There are good reasons for this. Technical advances do not eliminate the need for human judgement, and Hill’s nine viewpoints provide some structure for arriving at these judgements. And it is fair to say that the non-technical literature has not substantially advanced, at least in what it offers for practical purposes. There are other similar lists of guidelines, but it is hard to identify any clear advance, in the non-technical sphere, beyond the basic idea of identifying a few things to bear in mind when trying to decide if an association is causal. For example, Jon Williamson and Federica Russo suggest that, in the health sciences, evidence for causality must come from both population-level studies and experimental studies of underlying mechanisms (Russo and Williamson 2007). This claim may be theoretically interesting (for criticism see Broadbent 2011) but it is clearly intended as a theoretical analysis, and adds little from a practical perspective. Both items in question are covered by Hill’s list; the difference is that Hill does not think any item on his list is necessary, and the claim that evidence concerning underlying mechanisms, in particular, is necessary for a causal inference is highly doubtful in an epidemiological context, and identified as such by Hill. But however that difference is settled, as long as the debate is about what kind of evidence is or is not desired or required for a causal inference, we are not offering anything substantially more useful than what Hill has already offered.

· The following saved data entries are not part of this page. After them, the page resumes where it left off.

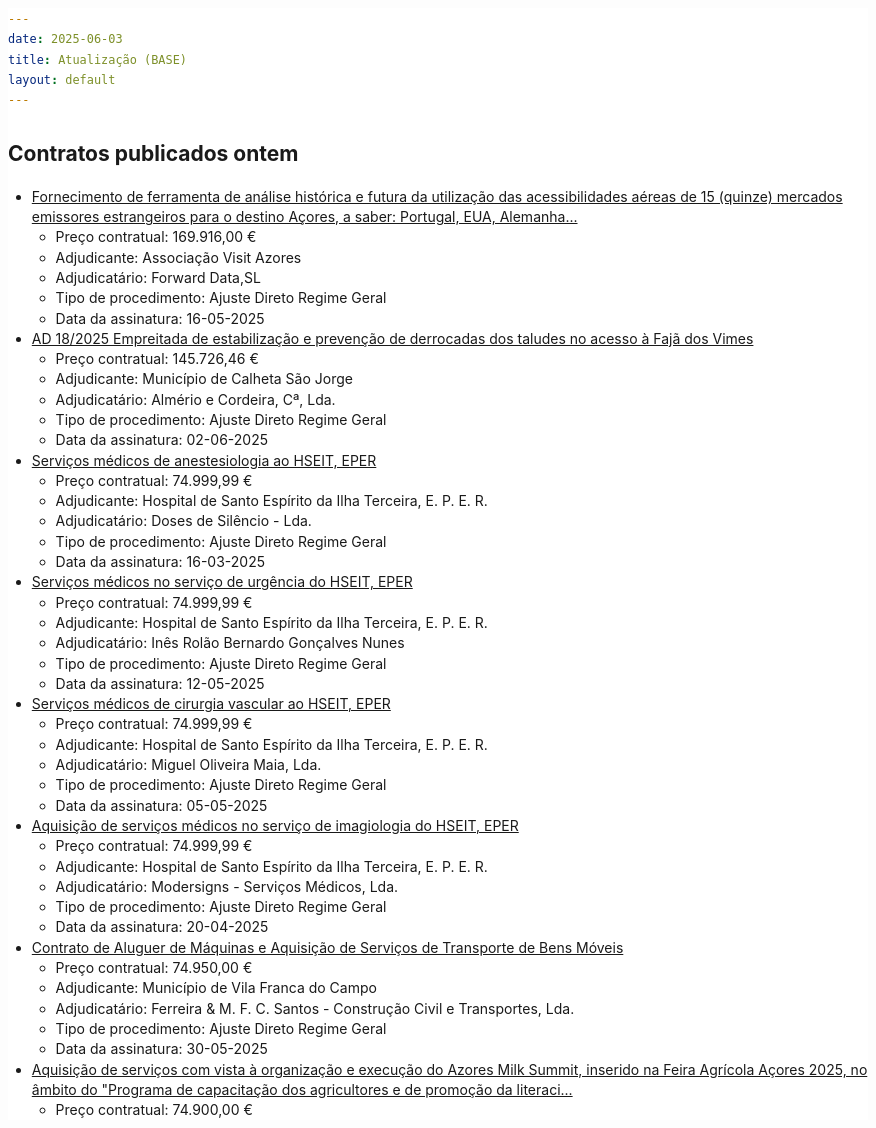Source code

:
 ```yaml
---
date: 2025-06-03
title: Atualização (BASE)
layout: default
---
```

## Contratos publicados ontem

* [Fornecimento de ferramenta de análise histórica e futura da utilização das acessibilidades aéreas de 15 (quinze) mercados emissores estrangeiros para o destino Açores, a saber: Portugal, EUA, Alemanha...](https://www.base.gov.pt/Base4/pt/detalhe/?type=contratos&id=11480251)
  * Preço contratual: 169.916,00 €
  * Adjudicante: Associação Visit Azores
  * Adjudicatário: Forward Data,SL
  * Tipo de procedimento: Ajuste Direto Regime Geral
  * Data da assinatura: 16-05-2025
* [AD 18/2025 Empreitada de estabilização e prevenção de derrocadas dos taludes no acesso à Fajã dos Vimes](https://www.base.gov.pt/Base4/pt/detalhe/?type=contratos&id=11480217)
  * Preço contratual: 145.726,46 €
  * Adjudicante: Município de Calheta São Jorge
  * Adjudicatário: Almério e Cordeira, Cª, Lda.
  * Tipo de procedimento: Ajuste Direto Regime Geral
  * Data da assinatura: 02-06-2025
* [Serviços médicos de anestesiologia ao HSEIT, EPER](https://www.base.gov.pt/Base4/pt/detalhe/?type=contratos&id=11478172)
  * Preço contratual: 74.999,99 €
  * Adjudicante: Hospital de Santo Espírito da Ilha Terceira, E. P. E. R.
  * Adjudicatário: Doses de Silêncio - Lda.
  * Tipo de procedimento: Ajuste Direto Regime Geral
  * Data da assinatura: 16-03-2025
* [Serviços médicos no serviço de urgência do HSEIT, EPER](https://www.base.gov.pt/Base4/pt/detalhe/?type=contratos&id=11478396)
  * Preço contratual: 74.999,99 €
  * Adjudicante: Hospital de Santo Espírito da Ilha Terceira, E. P. E. R.
  * Adjudicatário: Inês Rolão Bernardo Gonçalves Nunes
  * Tipo de procedimento: Ajuste Direto Regime Geral
  * Data da assinatura: 12-05-2025
* [Serviços médicos de cirurgia vascular ao HSEIT, EPER](https://www.base.gov.pt/Base4/pt/detalhe/?type=contratos&id=11477666)
  * Preço contratual: 74.999,99 €
  * Adjudicante: Hospital de Santo Espírito da Ilha Terceira, E. P. E. R.
  * Adjudicatário: Miguel Oliveira Maia, Lda.
  * Tipo de procedimento: Ajuste Direto Regime Geral
  * Data da assinatura: 05-05-2025
* [Aquisição de serviços médicos no serviço de imagiologia do HSEIT, EPER](https://www.base.gov.pt/Base4/pt/detalhe/?type=contratos&id=11477913)
  * Preço contratual: 74.999,99 €
  * Adjudicante: Hospital de Santo Espírito da Ilha Terceira, E. P. E. R.
  * Adjudicatário: Modersigns - Serviços Médicos, Lda.
  * Tipo de procedimento: Ajuste Direto Regime Geral
  * Data da assinatura: 20-04-2025
* [Contrato de Aluguer de Máquinas e Aquisição de Serviços de Transporte de Bens Móveis](https://www.base.gov.pt/Base4/pt/detalhe/?type=contratos&id=11480026)
  * Preço contratual: 74.950,00 €
  * Adjudicante: Município de Vila Franca do Campo
  * Adjudicatário: Ferreira & M. F. C. Santos - Construção Civil e Transportes, Lda.
  * Tipo de procedimento: Ajuste Direto Regime Geral
  * Data da assinatura: 30-05-2025
* [Aquisição de serviços com vista à organização e execução do Azores Milk Summit, inserido na Feira Agrícola Açores 2025, no âmbito do "Programa de capacitação dos agricultores e de promoção da literaci...](https://www.base.gov.pt/Base4/pt/detalhe/?type=contratos&id=11477970)
  * Preço contratual: 74.900,00 €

Where should we start, if we wish to move beyond Hill-style lists? Lists of guidelines like Hill’s suffer from notable defects, despite their usefulness. They are open to misinterpretation as criteria, or as primitive algorithms for causal inference. They are a magnet for fruitless debate about exactly what should make the list, what should not, what order they should appear in, what weights to give the various components, and so forth. But most importantly – and this, I think, should be our starting point – they do not provide any clear bar that evidence must clear. The crucial question that making a decision imposes is: is the evidence good enough to act on?
A list of guidelines such as Hill’s has some heuristic value, but it does not tell us, in even the broadest terms, what constitutes enough of each item on the list. The guidelines tell us what the bar is made of, but they do not tell us how high it is. One way we might advance beyond Hill’s viewpoints, then, is to ask how good evidence needs to be before it warrants a causal inference, where that causal inference is important for a practical decision.
Broadbent, A. 2011. ‘Causal Inference in Epidemiology: Mechanisms, Black Boxes, and Contrasts’. In Causality in the Sciences, ed. Phyllis McKay Illari, Federica Russo, and Jon Williamson, 45–69. Oxford: Oxford University Press.
Hill, AB. 1965. ‘The Environment and Disease: Association or Causation?’ Proceedings of the Royal Society of Medicine 58: 259–300.
Russo, F and Williamson, J. 2007. ‘Interpreting Causality in the Health Sciences’. International Journal of the Philosophy of Science 21 (2): 157–170.